:: Written task ::
A faithful transcription of all the records is required.

:: Excerpted records ::
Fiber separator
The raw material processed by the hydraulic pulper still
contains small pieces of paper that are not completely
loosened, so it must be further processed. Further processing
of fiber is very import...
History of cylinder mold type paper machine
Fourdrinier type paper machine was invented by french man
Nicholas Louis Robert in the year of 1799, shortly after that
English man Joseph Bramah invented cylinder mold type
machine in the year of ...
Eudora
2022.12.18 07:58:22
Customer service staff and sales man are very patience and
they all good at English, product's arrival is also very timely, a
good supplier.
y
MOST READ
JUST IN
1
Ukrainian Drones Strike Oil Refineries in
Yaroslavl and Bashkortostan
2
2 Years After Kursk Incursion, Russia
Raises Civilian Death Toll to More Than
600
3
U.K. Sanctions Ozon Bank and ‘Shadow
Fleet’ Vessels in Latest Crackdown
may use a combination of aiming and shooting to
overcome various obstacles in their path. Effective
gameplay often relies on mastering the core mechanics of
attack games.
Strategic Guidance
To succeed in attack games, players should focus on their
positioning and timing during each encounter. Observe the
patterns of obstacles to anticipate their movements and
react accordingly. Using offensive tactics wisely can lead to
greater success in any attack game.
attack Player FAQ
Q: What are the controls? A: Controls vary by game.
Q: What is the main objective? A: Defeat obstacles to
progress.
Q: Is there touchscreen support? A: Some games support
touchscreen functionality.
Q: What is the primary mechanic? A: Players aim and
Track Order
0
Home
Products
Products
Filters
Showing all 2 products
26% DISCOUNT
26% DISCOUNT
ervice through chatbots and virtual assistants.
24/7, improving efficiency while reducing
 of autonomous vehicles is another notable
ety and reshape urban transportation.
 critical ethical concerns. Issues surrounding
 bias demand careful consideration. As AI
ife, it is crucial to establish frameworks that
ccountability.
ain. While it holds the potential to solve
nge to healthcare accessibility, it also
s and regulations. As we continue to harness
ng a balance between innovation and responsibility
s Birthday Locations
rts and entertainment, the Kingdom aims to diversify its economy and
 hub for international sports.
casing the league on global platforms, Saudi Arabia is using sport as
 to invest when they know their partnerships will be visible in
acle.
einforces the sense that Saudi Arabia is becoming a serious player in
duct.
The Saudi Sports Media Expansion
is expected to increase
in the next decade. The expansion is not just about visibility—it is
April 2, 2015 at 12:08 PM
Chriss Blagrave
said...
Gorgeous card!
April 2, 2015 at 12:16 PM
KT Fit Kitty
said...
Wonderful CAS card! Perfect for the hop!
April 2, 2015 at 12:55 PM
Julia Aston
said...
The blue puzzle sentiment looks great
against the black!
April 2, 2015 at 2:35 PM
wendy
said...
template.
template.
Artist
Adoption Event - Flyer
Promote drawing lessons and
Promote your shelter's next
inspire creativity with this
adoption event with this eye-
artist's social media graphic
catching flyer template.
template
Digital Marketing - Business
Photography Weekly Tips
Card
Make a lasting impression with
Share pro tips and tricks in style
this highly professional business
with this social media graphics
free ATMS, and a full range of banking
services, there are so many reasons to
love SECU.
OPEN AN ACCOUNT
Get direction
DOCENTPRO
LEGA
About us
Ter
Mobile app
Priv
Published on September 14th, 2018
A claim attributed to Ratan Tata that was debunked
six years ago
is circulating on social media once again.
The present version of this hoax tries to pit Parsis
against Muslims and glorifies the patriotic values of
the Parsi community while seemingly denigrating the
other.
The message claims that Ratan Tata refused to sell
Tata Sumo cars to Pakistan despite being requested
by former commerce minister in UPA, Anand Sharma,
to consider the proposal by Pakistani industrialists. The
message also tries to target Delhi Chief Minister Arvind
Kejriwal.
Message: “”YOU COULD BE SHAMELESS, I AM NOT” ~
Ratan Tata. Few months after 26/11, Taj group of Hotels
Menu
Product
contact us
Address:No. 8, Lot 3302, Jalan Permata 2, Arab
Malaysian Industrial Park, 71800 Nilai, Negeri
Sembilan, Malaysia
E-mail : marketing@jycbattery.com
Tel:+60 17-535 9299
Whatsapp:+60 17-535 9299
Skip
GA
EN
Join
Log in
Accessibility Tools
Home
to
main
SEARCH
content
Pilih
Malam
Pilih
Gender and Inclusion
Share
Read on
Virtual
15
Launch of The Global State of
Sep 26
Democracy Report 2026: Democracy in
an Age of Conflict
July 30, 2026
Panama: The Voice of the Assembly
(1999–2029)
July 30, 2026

:: Exercise solution ::
Fiber separator
The raw material processed by the hydraulic pulper still
contains small pieces of paper that are not completely
loosened, so it must be further processed. Further processing
of fiber is very import...
History of cylinder mold type paper machine
Fourdrinier type paper machine was invented by french man
Nicholas Louis Robert in the year of 1799, shortly after that
English man Joseph Bramah invented cylinder mold type
machine in the year of ...
Eudora
2022.12.18 07:58:22
Customer service staff and sales man are very patience and
they all good at English, product's arrival is also very timely, a
good supplier.
y
MOST READ
JUST IN
1
Ukrainian Drones Strike Oil Refineries in
Yaroslavl and Bashkortostan
2
2 Years After Kursk Incursion, Russia
Raises Civilian Death Toll to More Than
600
3
U.K. Sanctions Ozon Bank and ‘Shadow
Fleet’ Vessels in Latest Crackdown
may use a combination of aiming and shooting to
overcome various obstacles in their path. Effective
gameplay often relies on mastering the core mechanics of
attack games.
Strategic Guidance
To succeed in attack games, players should focus on their
positioning and timing during each encounter. Observe the
patterns of obstacles to anticipate their movements and
react accordingly. Using offensive tactics wisely can lead to
greater success in any attack game.
attack Player FAQ
Q: What are the controls? A: Controls vary by game.
Q: What is the main objective? A: Defeat obstacles to
progress.
Q: Is there touchscreen support? A: Some games support
touchscreen functionality.
Q: What is the primary mechanic? A: Players aim and
Track Order
0
Home
Products
Products
Filters
Showing all 2 products
26% DISCOUNT
26% DISCOUNT
ervice through chatbots and virtual assistants.
24/7, improving efficiency while reducing
 of autonomous vehicles is another notable
ety and reshape urban transportation.
 critical ethical concerns. Issues surrounding
 bias demand careful consideration. As AI
ife, it is crucial to establish frameworks that
ccountability.
ain. While it holds the potential to solve
nge to healthcare accessibility, it also
s and regulations. As we continue to harness
ng a balance between innovation and responsibility
s Birthday Locations
rts and entertainment, the Kingdom aims to diversify its economy and
 hub for international sports.
casing the league on global platforms, Saudi Arabia is using sport as
 to invest when they know their partnerships will be visible in
acle.
einforces the sense that Saudi Arabia is becoming a serious player in
duct.
The Saudi Sports Media Expansion
is expected to increase
in the next decade. The expansion is not just about visibility—it is
April 2, 2015 at 12:08 PM
Chriss Blagrave
said...
Gorgeous card!
April 2, 2015 at 12:16 PM
KT Fit Kitty
said...
Wonderful CAS card! Perfect for the hop!
April 2, 2015 at 12:55 PM
Julia Aston
said...
The blue puzzle sentiment looks great
against the black!
April 2, 2015 at 2:35 PM
wendy
said...
template.
template.
Artist
Adoption Event - Flyer
Promote drawing lessons and
Promote your shelter's next
inspire creativity with this
adoption event with this eye-
artist's social media graphic
catching flyer template.
template
Digital Marketing - Business
Photography Weekly Tips
Card
Make a lasting impression with
Share pro tips and tricks in style
this highly professional business
with this social media graphics
free ATMS, and a full range of banking
services, there are so many reasons to
love SECU.
OPEN AN ACCOUNT
Get direction
DOCENTPRO
LEGA
About us
Ter
Mobile app
Priv
Published on September 14th, 2018
A claim attributed to Ratan Tata that was debunked
six years ago
is circulating on social media once again.
The present version of this hoax tries to pit Parsis
against Muslims and glorifies the patriotic values of
the Parsi community while seemingly denigrating the
other.
The message claims that Ratan Tata refused to sell
Tata Sumo cars to Pakistan despite being requested
by former commerce minister in UPA, Anand Sharma,
to consider the proposal by Pakistani industrialists. The
message also tries to target Delhi Chief Minister Arvind
Kejriwal.
Message: “”YOU COULD BE SHAMELESS, I AM NOT” ~
Ratan Tata. Few months after 26/11, Taj group of Hotels
Menu
Product
contact us
Address:No. 8, Lot 3302, Jalan Permata 2, Arab
Malaysian Industrial Park, 71800 Nilai, Negeri
Sembilan, Malaysia
E-mail : marketing@jycbattery.com
Tel:+60 17-535 9299
Whatsapp:+60 17-535 9299
Skip
GA
EN
Join
Log in
Accessibility Tools
Home
to
main
SEARCH
content
Pilih
Malam
Pilih
Gender and Inclusion
Share
Read on
Virtual
15
Launch of The Global State of
Sep 26
Democracy Report 2026: Democracy in
an Age of Conflict
July 30, 2026
Panama: The Voice of the Assembly
(1999–2029)
July 30, 2026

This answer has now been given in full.